Hyperlux LP Image Sensors can extend battery life by up to 40%¹



What's New: Today onsemi introduced the Hyperlux LP image sensor family ideally suited for industrial and commercial cameras such as smart doorbells, security cameras, AR/VR/XR headsets, machine vision and video conferencing. These 1.4 µm pixel sensors deliver industry-leading image quality and low power consumption while maximizing performance to capture crisp, vibrant images even in difficult lighting conditions.

The product family also features a stacked architecture design that minimizes its footprint and at its smallest approaches the size of a grain of rice, making it ideal for devices where size is critical. Depending on the use case, customers can choose between the 5-megapixel AR0544, the 8-megapixel AR0830 or the 20-megapixel AR2020.
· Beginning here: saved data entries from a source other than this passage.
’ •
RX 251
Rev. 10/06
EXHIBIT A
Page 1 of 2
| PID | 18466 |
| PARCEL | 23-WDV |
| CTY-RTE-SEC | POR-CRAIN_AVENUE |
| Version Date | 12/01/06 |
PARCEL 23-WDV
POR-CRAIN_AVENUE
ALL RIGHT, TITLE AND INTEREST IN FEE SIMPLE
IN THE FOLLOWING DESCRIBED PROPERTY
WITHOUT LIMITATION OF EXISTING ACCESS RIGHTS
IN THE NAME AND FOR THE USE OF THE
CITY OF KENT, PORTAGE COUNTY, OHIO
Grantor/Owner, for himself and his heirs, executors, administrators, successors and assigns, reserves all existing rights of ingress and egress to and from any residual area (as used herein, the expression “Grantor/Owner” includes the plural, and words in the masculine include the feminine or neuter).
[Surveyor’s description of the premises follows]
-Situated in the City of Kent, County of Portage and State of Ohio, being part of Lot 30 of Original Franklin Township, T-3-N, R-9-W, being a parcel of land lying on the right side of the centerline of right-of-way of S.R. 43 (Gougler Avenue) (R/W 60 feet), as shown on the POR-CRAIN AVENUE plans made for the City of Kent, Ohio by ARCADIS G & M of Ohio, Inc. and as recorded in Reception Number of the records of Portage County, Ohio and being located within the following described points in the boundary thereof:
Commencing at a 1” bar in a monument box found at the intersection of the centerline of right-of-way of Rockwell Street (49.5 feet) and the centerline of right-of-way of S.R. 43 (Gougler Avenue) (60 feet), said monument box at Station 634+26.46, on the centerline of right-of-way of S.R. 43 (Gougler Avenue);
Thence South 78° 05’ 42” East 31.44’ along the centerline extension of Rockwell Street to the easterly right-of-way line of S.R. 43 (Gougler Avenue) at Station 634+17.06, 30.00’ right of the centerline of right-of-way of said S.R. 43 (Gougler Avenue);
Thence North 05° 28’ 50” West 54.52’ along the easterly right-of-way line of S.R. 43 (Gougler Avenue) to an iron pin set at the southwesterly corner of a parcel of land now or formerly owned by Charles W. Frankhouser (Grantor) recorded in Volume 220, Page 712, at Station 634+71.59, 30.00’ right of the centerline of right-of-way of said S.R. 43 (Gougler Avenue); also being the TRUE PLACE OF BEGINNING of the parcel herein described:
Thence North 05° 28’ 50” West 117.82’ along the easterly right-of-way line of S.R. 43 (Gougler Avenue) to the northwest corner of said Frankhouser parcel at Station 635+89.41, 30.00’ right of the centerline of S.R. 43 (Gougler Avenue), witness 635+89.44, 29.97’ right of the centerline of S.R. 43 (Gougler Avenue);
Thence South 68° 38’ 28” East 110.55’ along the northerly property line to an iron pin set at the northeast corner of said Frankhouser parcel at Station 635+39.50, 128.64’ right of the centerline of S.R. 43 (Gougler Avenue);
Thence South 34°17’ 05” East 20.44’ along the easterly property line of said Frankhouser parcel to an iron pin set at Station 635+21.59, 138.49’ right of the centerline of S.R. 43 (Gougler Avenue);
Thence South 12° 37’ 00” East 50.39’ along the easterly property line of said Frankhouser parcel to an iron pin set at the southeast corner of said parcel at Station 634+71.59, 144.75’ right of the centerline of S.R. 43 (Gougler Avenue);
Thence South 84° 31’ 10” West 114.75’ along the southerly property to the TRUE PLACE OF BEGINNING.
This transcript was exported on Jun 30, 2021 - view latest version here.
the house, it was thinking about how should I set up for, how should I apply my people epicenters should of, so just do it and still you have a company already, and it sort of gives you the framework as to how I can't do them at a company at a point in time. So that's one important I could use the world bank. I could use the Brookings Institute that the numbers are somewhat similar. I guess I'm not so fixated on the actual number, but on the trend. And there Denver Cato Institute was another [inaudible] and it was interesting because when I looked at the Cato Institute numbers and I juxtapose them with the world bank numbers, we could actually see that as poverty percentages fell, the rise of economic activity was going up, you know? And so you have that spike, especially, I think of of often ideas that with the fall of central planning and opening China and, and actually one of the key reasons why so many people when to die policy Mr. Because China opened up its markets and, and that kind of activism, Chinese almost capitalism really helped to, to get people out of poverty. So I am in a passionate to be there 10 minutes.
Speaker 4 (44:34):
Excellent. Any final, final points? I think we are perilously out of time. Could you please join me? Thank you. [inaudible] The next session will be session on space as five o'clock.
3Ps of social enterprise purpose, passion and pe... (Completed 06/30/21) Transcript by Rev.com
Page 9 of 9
Why It Matters: Home and business owners continue to choose cameras to protect themselves more than any other security measure, with the market expected to triple by the end of the decade.² As a result, consumers are demanding devices that offer better image quality, reliability and longer battery life to improve the overall user experience.

With the image sensors, cameras can deliver clearer images and more accurate object detection even in harsh weather and lighting conditions. Additionally, these cameras are often placed in locations that can be difficult to access to replace or recharge batteries, making low power consumption a critical feature.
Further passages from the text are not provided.